Depending on the stage a family is in, there are different concerns that need to be addressed.
Young Children: For families with young children it is important that you have specified who you would want your child to live with if you weren’t there. You need to make sure that your minor child is not the beneficiary on your life insurance or retirement accounts. Instead, name a trust for that child’s benefit. The trust will provide guidelines on how and when your child (or his guardian) can get access to the money. A trust helps protect your child’s money from his guardian’s creditors or divorce. It also helps provide guidelines on how you want your child raise: Do you pay for college? Do you want to buy your child a car at 16? Does the child have to contribute to these costs, assuming he is able?
For single parents with problem ex’s, it is especially important to plan so that your wishes regarding guardianship (and the reasons for those wishes) will be known if you passed away. You may also want to make sure that your ex will not get control of your child’s money, even he or she is your child’s legal guardian.

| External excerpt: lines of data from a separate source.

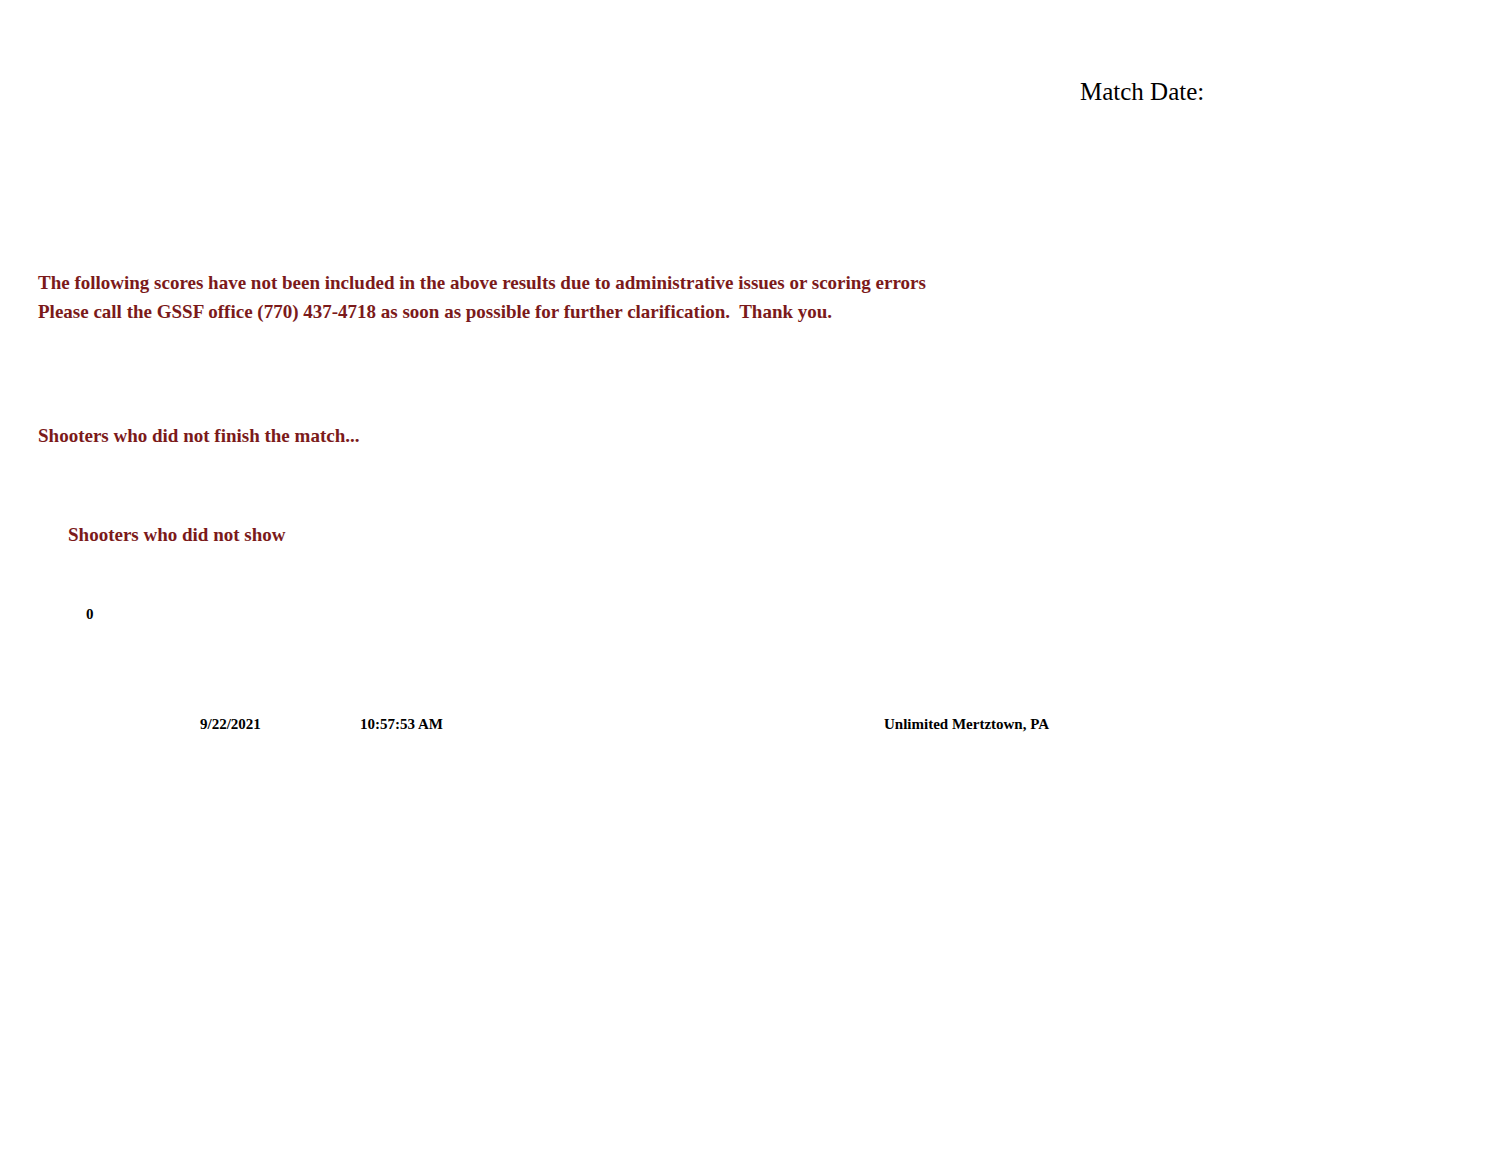Match Date:
The following scores have not been included in the above results due to administrative issues or scoring errors
Please call the GSSF office (770) 437-4718 as soon as possible for further clarification. Thank you.
Shooters who did not finish the match...
Shooters who did not show
0
9/22/2021
10:57:53 AM
Unlimited Mertztown, PA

Adult Children: Sure your children may be adults, but have you stopped worrying about them? Concern that their son or daughter may lose their inheritance in a divorce is one of the primary worries parents have when they come see me. Unfortunately it does happen. The good news is that with proper planning you can protect your adult children from losing their inheritance in a divorce and provide asset protection other types of lawsuits as well.
Let’s face it. Nearly every family has a “problem child”. The problems may include financial irresponsibility, drugs or alcohol abuse, gambling or inability to hold a job. There are ways that you can protect your child from him or herself and provide an income stream for that child’s lifetime with extra money available for other needs. The trust should be drafted to meet your child’s specific needs.
Special Needs Children: Any child, minor or adult, with special needs needs to have his share set up in a special type of trust. Special needs can include Down’s Syndrome, learning disabilities or any other physical or mental condition which will make it likely that your child will have to rely on Medicaid or other governmental program for his or her care. A special needs trust directs the trustee to pay for needs that are not being provided by government programs. The trust is designed to supplement the beneficiary’s lifestyle without disqualifying him from needs based programs.